More Questions on the World Economy
The last time I raised apprehensions about the World Economy and asked questions about the economy (late April), the consequences were quite disastrous. A few months down the line, I am no more knowledgeable about the world economy. On the contrary I am outright more skeptical about the economy and the ability of our policy makers. At various points i had very clearly stated that the only long-term solution was in a massive debt write off. Ultimately, I am quite sure that the world will witness such a write off, the only question is who will be the loser and what percentage will be written off. I would believe that the quantum of write offs will vary but it could be in the range of about 40-50% of the present debts. Only such a large write off would create conditions conducive for a recovery of the world economy.

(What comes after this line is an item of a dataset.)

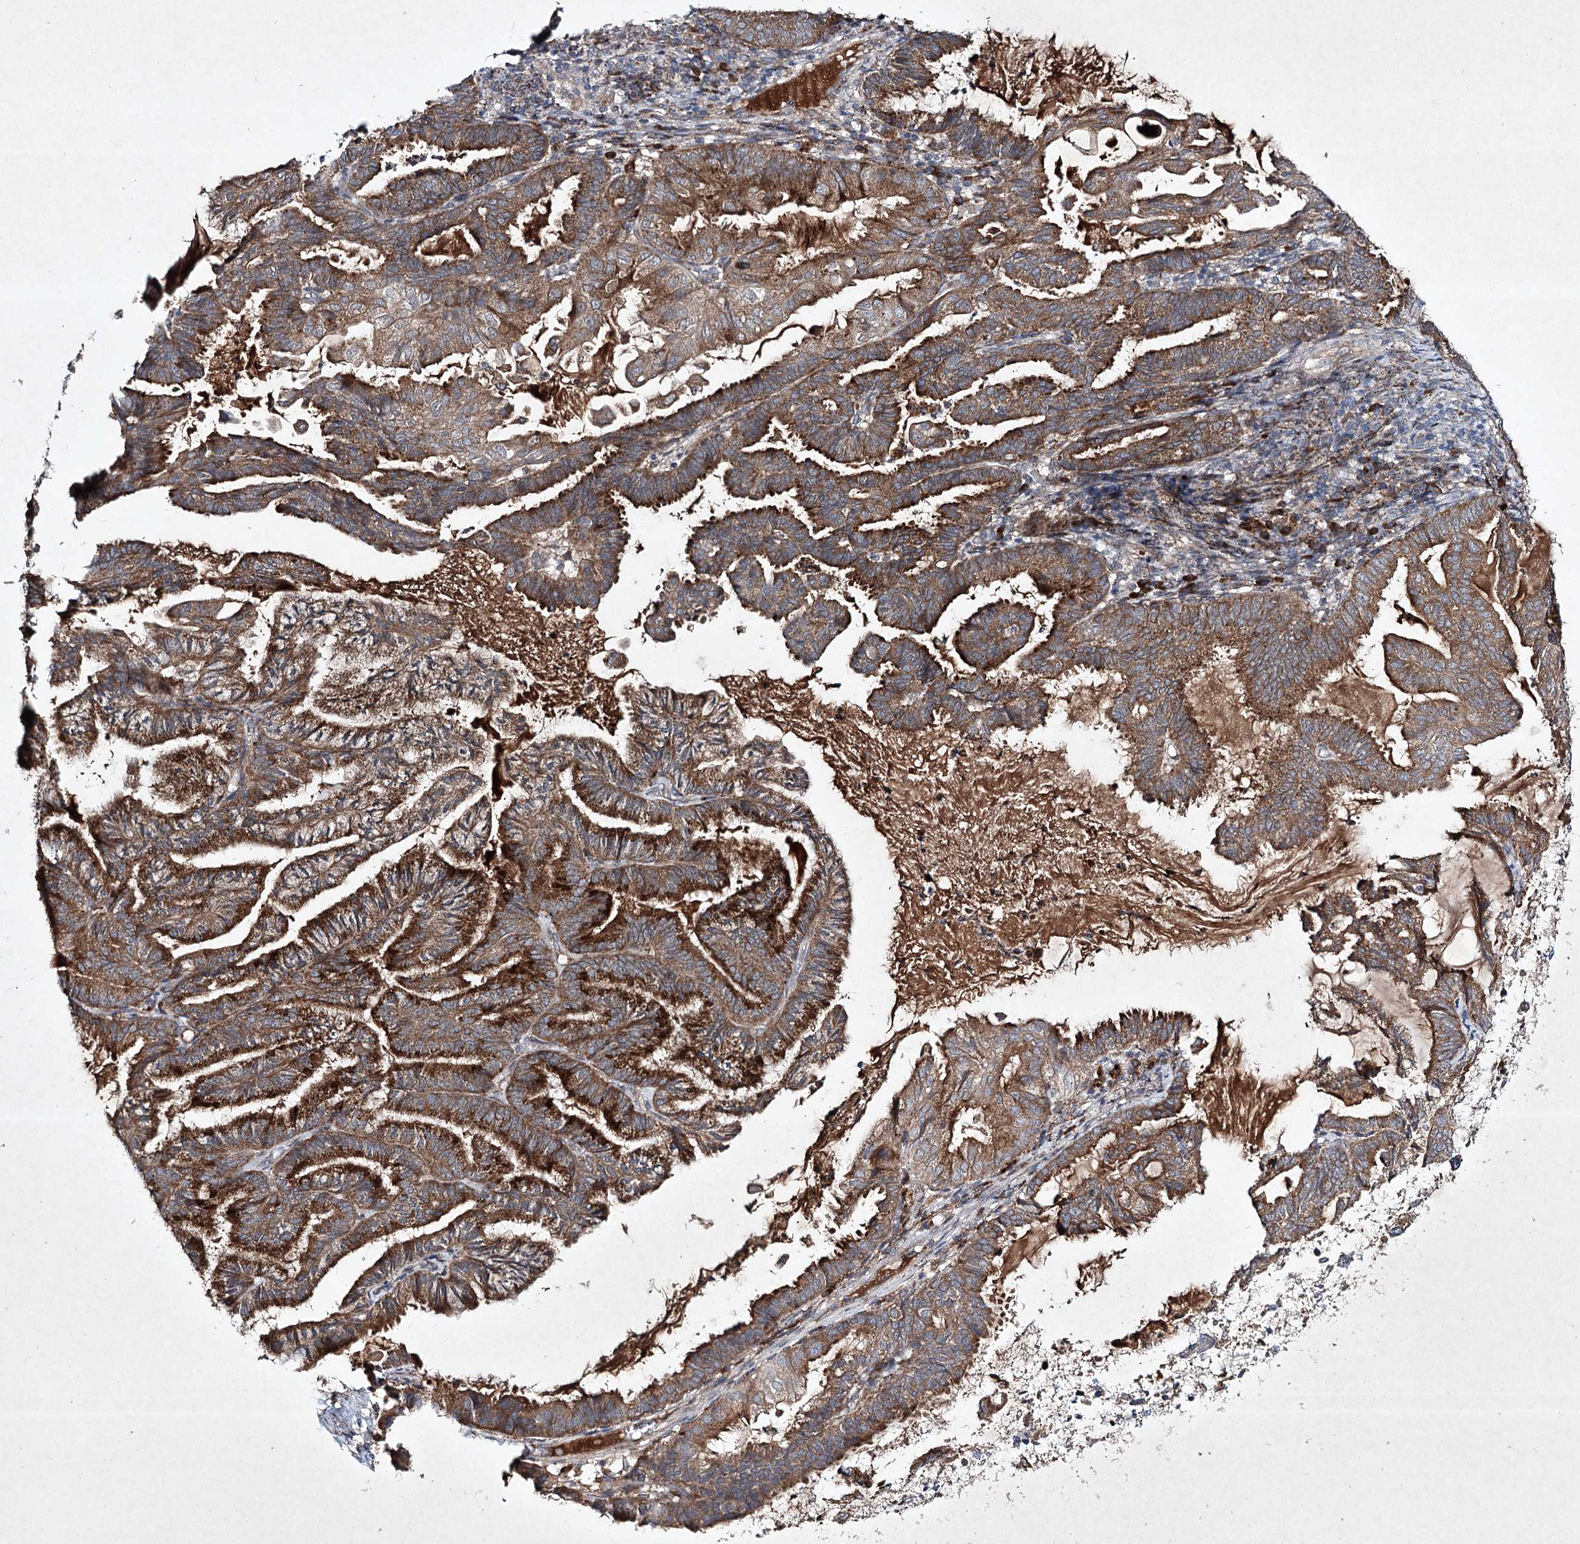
{"staining": {"intensity": "strong", "quantity": ">75%", "location": "cytoplasmic/membranous"}, "tissue": "endometrial cancer", "cell_type": "Tumor cells", "image_type": "cancer", "snomed": [{"axis": "morphology", "description": "Adenocarcinoma, NOS"}, {"axis": "topography", "description": "Endometrium"}], "caption": "Endometrial adenocarcinoma was stained to show a protein in brown. There is high levels of strong cytoplasmic/membranous staining in approximately >75% of tumor cells. The staining was performed using DAB (3,3'-diaminobenzidine), with brown indicating positive protein expression. Nuclei are stained blue with hematoxylin.", "gene": "ALG9", "patient": {"sex": "female", "age": 86}}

In the interregnum, I believe that the world economy is at the cusp of a turning point (more like wilting point). We are likely to have policy level interventions yet again, which would be temporary in nature. Unlike the past (2008) we are likely to have policy makers intervene before things get out of hand. In all likelihood we may witness a scenario where the world would simply drift downwards - a la Japan. Our yesterday's thinking is their tomorrow's idea. There could be innumerable triggers since for the past two months we have been living on a scenario where "no bad news is good news".
I would need satisfactory answers for me to be convinced otherwise. By the way convincing answers have to have a combination of statistics, logic and historical precedent, otherwise I would continue to be a doubting character.
Questions:
1. Despite the historically large interventions by the ECB, why are the Greek Spread over the German Bond spreads at a record (today they crossed the May 2010 level). To place things in perspective, in May it was widely believed that Greece would have to be bailed out and there were also doubts about the survival of the Euro.
2. Why are equity markets so complacent while the bond markets (which traditionally have forecast each and every crisis) are yields that have not even been seen during the Great Depression. The Japanese and Swiss 10 year bonds are quoting at yields of about 1% or less.
3. Do the Governments have any more meaningful (effective) tools that would enable them go beyond the ineffective Quantitative Easing. QE now it comes in Parts: QE 1 was over (and hype and ended with a whimper), they are getting ready for QE2. So we can actually have many many episodes - just like the Soap episodes on the vernacular Indian idiot box - they run into hundreds.
4. Do the policy makers know that they are going to start pumping money at the wrong end (giving it to the banks, who will not lend it) rather than thinking about steps to the consumer in a non-debt format.
5. While the Equity markets are so hopeful about 3% US GDP growth, what do the commodity markets (especially the Journal of Commodities smoothed index) and other Indicators like ECRI leading indicators know about the economy that the equity markets don't know?
More questions later, but incase you have any answers please do enlighten me.